How do you review a movie like that? It isn’t the cinematography, humor, acting, or any of the typical metrics by which we typically judge film that make it a classic. It is the stories of sharing and the way that the film spread and was introduced to each new viewer that make it unique.
Monty Python, most of you will know, was a comedy troupe in England which had a TV sketch show and stage performances that were really groundbreaking for their use of non-sequitur humor that often broke the ‘rules’ of entertainment as well as the fourth wall. Their brand of satire had a huge impact on the comedy that came after it and not just in England. It was the highest grossing British film in the US the year it released and is widely regarded in the same breath as movies like Airplane as one of the greatest comedies ever made. Because of this, I posit, there were many people who loved this movie but, without the internet to connect them, they're left to find those communities or share the film with others all on their own. Many a dad would hope as he popped in a VHS of “Monty Python and the Holy Grail” on a night when their wife was out that he was about to share it with a future Monty Python lover in the form of their son.
How many of us saw this film first as a shared experience with brothers, uncles, or fathers? How many of us have handed it down to our own children? I and other film critics, pundits, and viewers will often debate about what makes a good movie, what makes a film art, or what movies are instant classics but the fact of the matter is that what makes a film stand the test of time isn’t down to the craft of the film, although that certainly helps. It all comes down to whether we pass those movies down.
Each of us do this in our own way. True Myth Media is one of my efforts to pass my favorite films down through the years. When we show our kids a movie we loved as a kid, argue online about why the theatrical version of Star Wars is OOP, or even when Criterion puts out a new release we are all participating in the cultural act of tradition. The classics are simply the films that have been continually passed on, over and over again, from one person to another. “Casablanca” could lose classic status tomorrow if everyone who had seen it just decided they didn’t like it anymore and wouldn’t share it with anyone anymore.
This is why “Monty Python and the Hoy Grail” is a classic.
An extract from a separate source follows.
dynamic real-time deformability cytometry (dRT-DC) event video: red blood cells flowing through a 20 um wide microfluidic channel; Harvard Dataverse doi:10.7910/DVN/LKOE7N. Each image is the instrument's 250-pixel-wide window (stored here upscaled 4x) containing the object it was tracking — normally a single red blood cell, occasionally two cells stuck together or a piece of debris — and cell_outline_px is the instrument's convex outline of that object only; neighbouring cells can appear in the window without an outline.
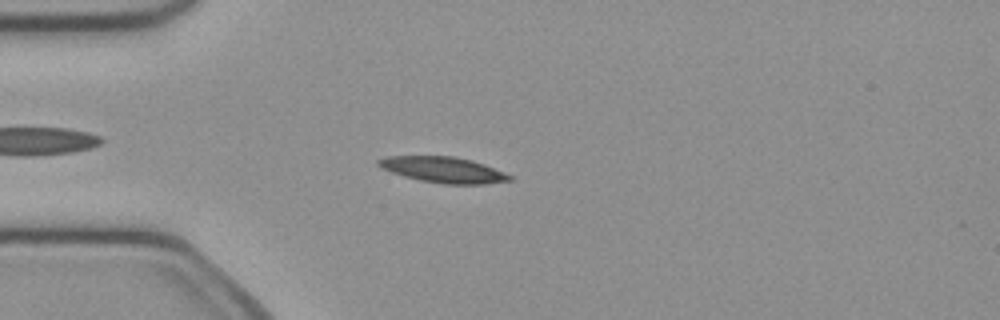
{"species": "common noctule bat (a hibernating species)", "species_latin": "Nyctalus noctula", "temperature_condition": "cold", "stored_images_in_passage": 50, "camera_frame_rate_fps": 3000, "um_per_image_px": 0.085, "animal": {"sex": "female", "body_mass_g": 21.9}, "frame": {"image": 1, "passage_image": 13, "time_ms": 4.0, "image_size_px": [1000, 320], "cell_outline_px": [[512, 180], [484, 184], [444, 184], [420, 180], [404, 176], [380, 168], [376, 164], [376, 160], [384, 156], [456, 156], [472, 160], [484, 164], [504, 172], [512, 176]], "centroid_in_image_um": [37.65, 14.42], "position_along_channel_um": 47.4, "area_um2": 19.83}}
It isn’t because the Black Knight scene is one of the most regularly quoted scenes in film history. It isn’t because it is such clever and poignant satire. It isn’t because Sir Bedevere’s logic is so unassailable.
It is because we keep watching it, sharing it, and passing it along to our children and friends, watching their faces with glee as they witness a group of men attacking and being defeated by a small stuffed rabbit.